Each loan type has its own advantages and disadvantages.  To fully understand the value of each loan program, you should compare the specific features, including loan terms, interest rates, origination fees, and conditions.  Do your homework – read the fine print and equip yourself with the knowledge to make an educated decision about the loan that is right for you.

Benefits of Federal Loans (Direct Unsubsidized Loans and Direct PLUS Loans)

  • Affordable monthly payments are available; several repayment plans offer payments based on income.
  • Flexible repayment terms allow borrowers to change their repayment plan as their financial goals or situation changes.
  • Loan forgiveness may be available through programs like Public Service Loan Forgiveness (PSLF), and Income-Driven Repayment plans. 
  • Postponing payments during residency and fellowship are possible through grace, deferment, or forbearance options.
  • Most federal loans are eligible for consolidation through the Direct Consolidation Loan program.
  • A student who is not in default and has not exceeded cumulative loan limits may borrow (if eligible) a Direct Unsubsidized Loan, regardless of credit history.
  • Direct PLUS Loans are available to cover any remaining costs (up to the school’s Cost of Attendance). A Direct PLUS Loan DOES require a credit check. If the borrower has adverse credit, an endorser/co-borrower will be needed for approval.
  • Interest rates vary by loan type; however, once a loan is disbursed, it has a fixed rate. Rates are recalculated for each academic year, which begins on July 1.

Before Borrowing a Private Student Loan, Consider the Following

  • Private loan programs may offer variable or fixed interest rates. The rate will have an impact on the total cost of the loan.
  • Variable rates for private loans may start low, but the rate can rise or fall as the rate indexes change. Check to see if there is a cap on the interest rate.
  • Loan rates are based on the borrower’s credit worthiness. A co-borrower may be needed to help secure a better interest rate. (Co-borrower’s credit needs and the length of the co-borrower’s obligation should be considered carefully before committing to the loan). Interest rate indexes can be compared at www.bankrate.com.
  • Repayment may or may not be required while in school, residency, or fellowship. Review the terms of the promissory note.
  • In comparison to federal loan options, repayment, deferment, forbearance, grace, and loan forgiveness options may be limited.
  • Death and/or disability loan discharge may or may not be available. Check with the lender of the loan.

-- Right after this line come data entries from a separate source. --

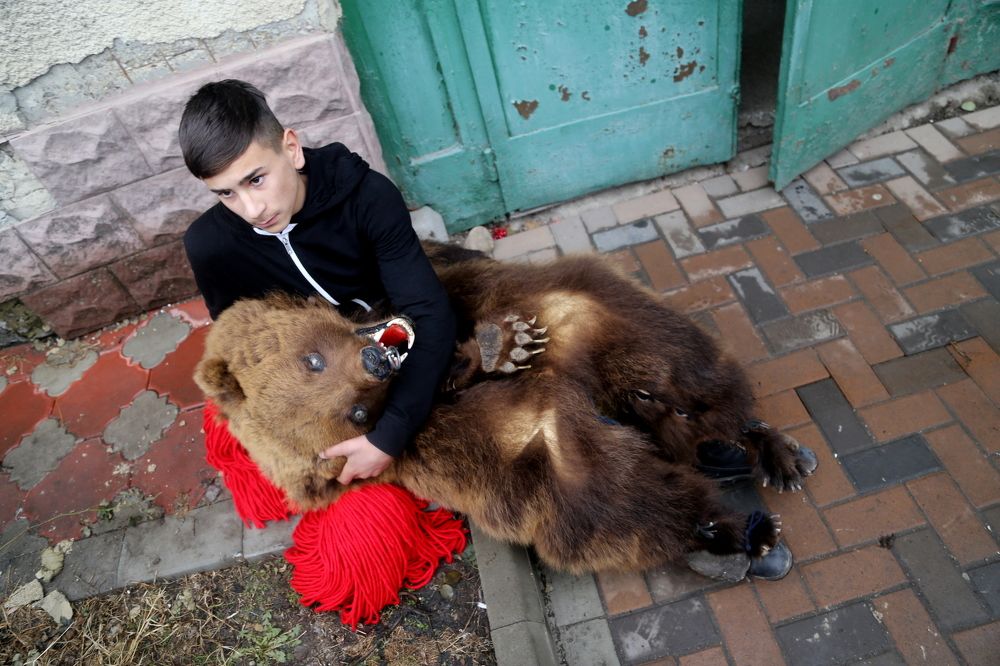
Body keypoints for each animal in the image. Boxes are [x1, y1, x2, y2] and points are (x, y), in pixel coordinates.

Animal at [195, 247, 816, 575]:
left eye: (313, 359)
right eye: (355, 414)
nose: (377, 363)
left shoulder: (448, 279)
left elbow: (456, 296)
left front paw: (501, 343)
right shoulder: (433, 438)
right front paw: (494, 351)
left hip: (602, 314)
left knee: (692, 375)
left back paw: (770, 451)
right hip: (553, 465)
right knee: (628, 504)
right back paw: (739, 528)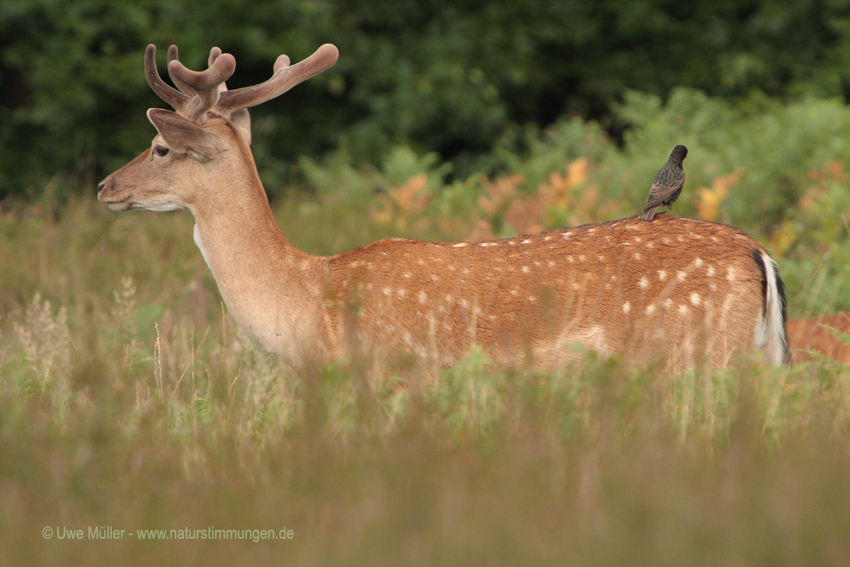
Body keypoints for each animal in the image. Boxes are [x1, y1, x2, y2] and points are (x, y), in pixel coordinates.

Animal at [97, 43, 788, 382]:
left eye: (160, 146)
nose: (105, 186)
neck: (304, 302)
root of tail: (758, 253)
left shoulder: (390, 375)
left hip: (698, 354)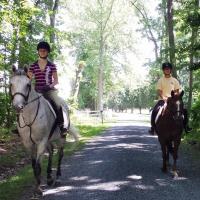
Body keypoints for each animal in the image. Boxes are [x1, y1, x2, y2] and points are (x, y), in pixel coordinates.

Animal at [9, 66, 79, 196]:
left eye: (28, 85)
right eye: (11, 84)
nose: (17, 106)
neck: (30, 116)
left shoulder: (41, 142)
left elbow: (37, 165)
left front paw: (38, 189)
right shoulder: (28, 144)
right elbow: (33, 165)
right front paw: (38, 185)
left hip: (61, 138)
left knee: (60, 154)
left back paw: (57, 178)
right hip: (49, 139)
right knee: (51, 151)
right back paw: (49, 177)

A private loan may make sense if...

  • The borrower is ineligible for federal student aid.
  • The rate of the private debt is lower than the federal debt, and the rate is expected to remain lower for the length of repayment.
  • A borrower is certain of significant income in a short period of time and will aggressively repay the loan, thereby paying less overall.
  • The borrower has access to additional funds to repay the loan even when residency income is limited.